Ca donne quoi un super-héros dans la vraie vie ? Ce pitch de départ de Kick-Ass est aussi éculé que rempli de potentiel. Concrètement, y a moyen de faire n'importe quoi avec ça. J'ai assez apprécié le film (les films, plutôt, même si le second est clairement moins inspiré, il a ses quelques fulgurances de temps à autres), et du coup ça fait un bout de temps que je pense m'essayer au comic book. Alors...
Dave Lizewski (chai plus si c'est ça, j'ai sorti un nom en ski de ma tête, on va dire) est un ado comme les autres, moyen en tout, qui n'a rien de bien ou de mal pour lui. Si ce n'est cette passion pour les super-héros, et cette idée fixe qui lui trotte peu à peu en tête : devenir le premier vrai super-héros. Sans pouvoir, mais doté d'une soif d'émotions fortes qui confine au suicidaire, armé de matraques, il parcourt les rues, et quand il en réchappe plus ou moins entier, inspire la vie de ceux qui l'entourent. Jusqu'au moment où il croise la route de Hit-Girl et Big Daddy, deux héros, une petite fille et son père, qui chassent le mafieux suite à la mort de la mère de Hit-Girl qu'ils cherchent à venger. Les deux psychopathes ne reculent devant rien pour mener à bien leur mission... Peu après, Kick-Ass croise la route d'un autre héros, le mystérieux Red Mist, qui fait très vite parler de lui grâce à des coups d'éclats. C'est véritablement tout un mouvement qui se crée dans le sillage de Kick-Ass...
Si quelques idées folles du film sont absentes (Big Daddy qui est fuckin' Nick Cage et qui se trimballe habillé en Batman, par exemple), le talent des deux auteurs donne une couleur toute particulière à cette mini-série. Romita Jr., une des légendes du comics aux côté de son père, soigne aux petits oignons son style si caractéristique, superbement aidé par une colorisation au poil, notamment. Tout est dans l'organique et le mouvement, et les costumes peinent à cacher la physionomie de ces personnages tous dramatiquement banals. Ce n'est pas tellement le gore qui caractérise Kick-Ass, mais plutôt justement cette chair en mouvement, qui transpire de sous les fantasmes et les idéaux de tous ces protagonistes qui cherchent la transcendance des récits épiques.
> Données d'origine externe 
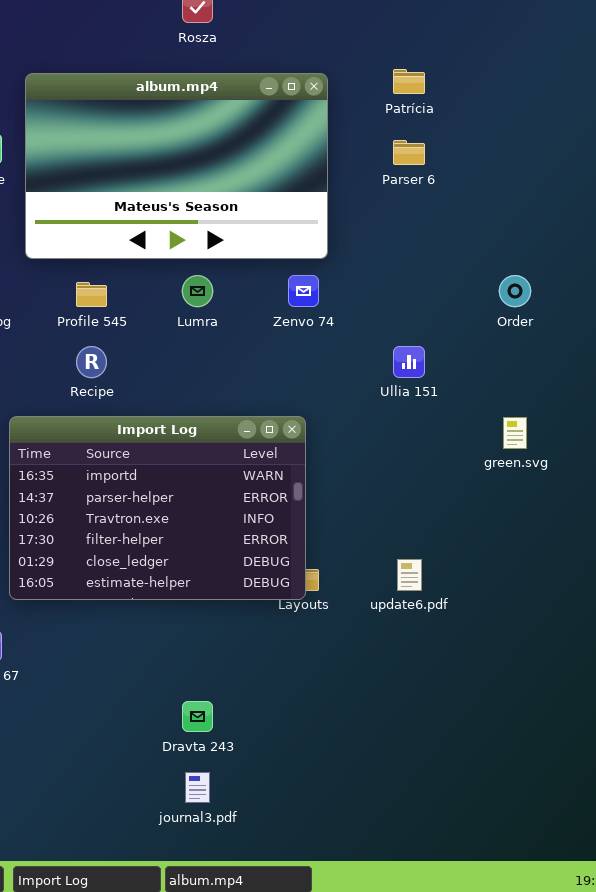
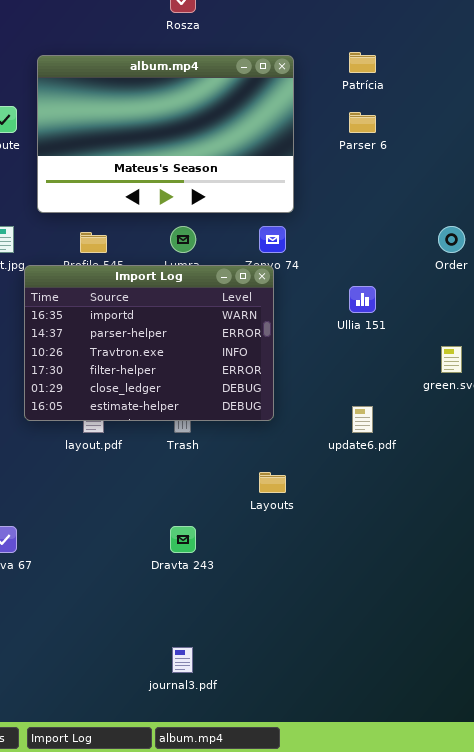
Import Log: [9,416,306,600] -> [24,265,274,421], moved
update6.pdf: [397,559,422,591] -> [352,406,373,433], moved
Dravta 243: [182,701,213,732] -> [170,526,196,553], moved

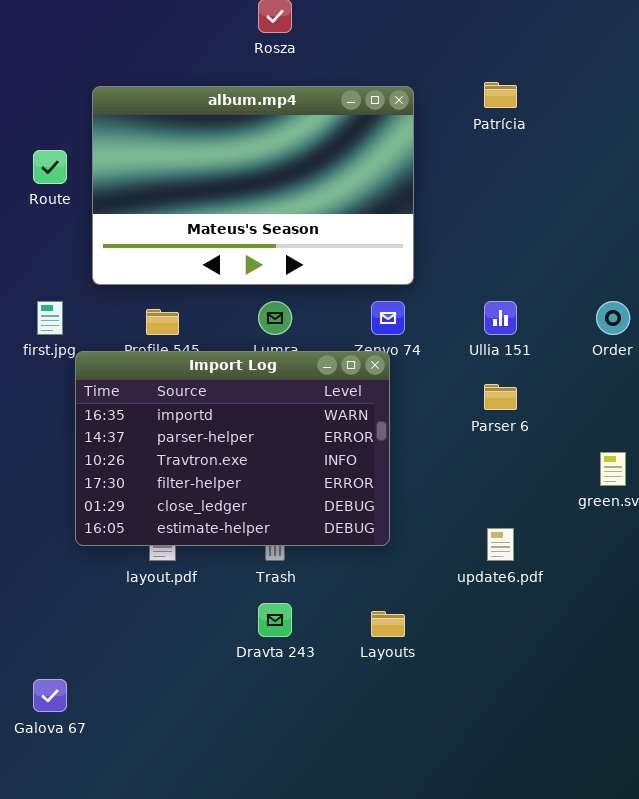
Parser 6: [349,112,376,133] -> [484,384,517,410], moved
Ullia 151: [349,286,376,313] -> [484,301,517,335], moved
Dravta 243: [170,526,196,553] -> [258,603,292,637], moved

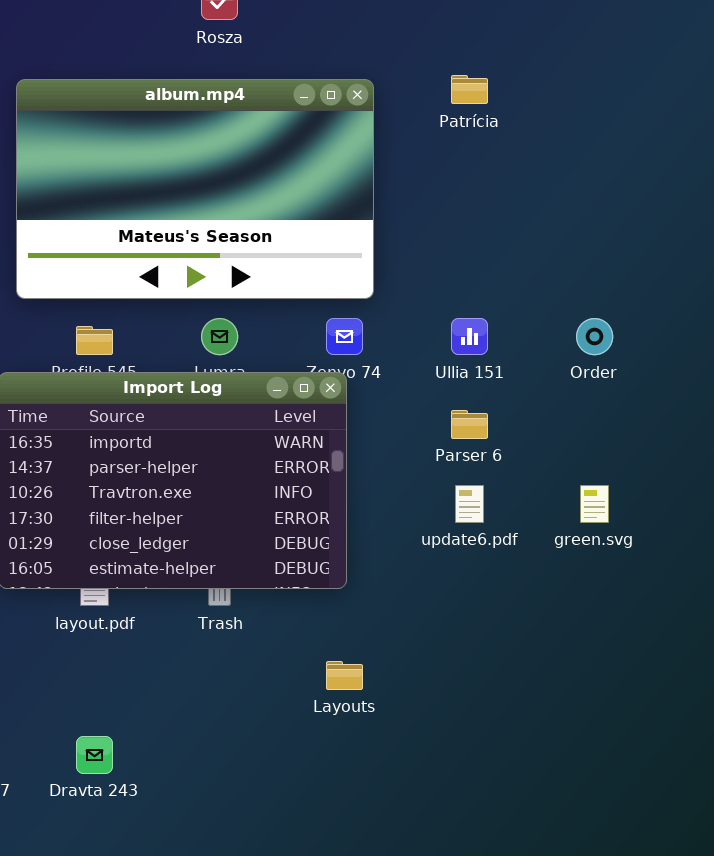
update6.pdf: [487,528,514,561] -> [455,485,484,523], moved
Dravta 243: [258,603,292,637] -> [76,736,113,774], moved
Millar livre lui aussi un récit très soigné, quelques dialogues réussis, et surtout une peinture drôle et stupide de la société américaine à travers ses marginaux. Une des vraies bonnes idées du comics qui me semble essentielle et qui n'a pas été reprise au film donne selon moi beaucoup de valeur à cette version :
Le fait que Big Daddy soit un pur affabulateur psychopathe qui a entrainé sa fille pour devenir une meurtrière juste parce qu'il ne sait pas quoi faire de sa vie et qu'il a la trique en jouant avec des flingues, l'image parfaite du vigilante américain convaincu d'être le Punisher et qui n'est rien d'autre qu'un gros beauf dégénéré. C'est la petite touche de nihilisme, le petit moment de la carrière de Kick-Ass qui lui fait vraiment toucher le fond : même si les super-héros pouvaient être badass dans la réalité, ils seraient certainement avant tout des gros cinglés. Rajoutons à cela la "red pill", manifestement juste remplie de coke, l'arme secrète que son père donne à Hit-Girl pour les situations désespérées, et on tient le prix de papa du siècle pour cet incroyable déchet
Pour autant, Kick-Ass laisse un peu sur sa faim, ratant quelques envolées, se bouclant un peu vite et reposant sur quelques ficelles de narration un peu trop éculées.
Mais c'est cool. Franchement, y a un truc très cool qui se dégage de tout ça.